Key Words: Orexin-A, Migraine

Objective: The aim of the study was to demonstrate whether blood Orexin A levels (OX-AL), which are a marker of hypothalamic activity, are altered in patients with migraine and whether they differ ictally and interictally and with the chronification of migraine.


Materials and Methods: A total of 113 patients participated in this study. Orexin A blood samples were taken during a headache-free interval. In 17 patients with episodic migraine a second blood sample for Orexin A was taken during an attack of migraine.


Results: OX-AL were lower in episodic migrane compared to controls but did not differ during an attack and the interictal period.

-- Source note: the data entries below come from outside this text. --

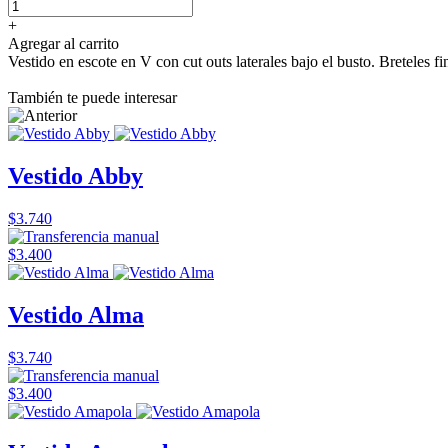
+
Agregar al carrito
Vestido en escote en V con cut outs laterales bajo el busto. Breteles f
También te puede interesar
Vestido Abby
$3.740
$3.400
Vestido Alma
$3.740
$3.400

Conclusion: Our findings of low OX-AL in episodic migrane both ictally and interictally, similar levels of OX-AL in chronic migraine and tension-type headache compared to controls may suggest that OX-AL is probably not released in response to acute pain but its basal levels may modulate the susceptibility to pain. Basal OX-AL are low in patients with episodic migrane which could reflect a suppression of the orexinergic system due to hypothalamic dysfunction but increase with chronification possibly in response to lower Orexin-A receptor density secondary to neurodegeneration. Further larger studies may shed more light on the role of the orexinergic system and the hypothalamus in migraine and the chronification of it.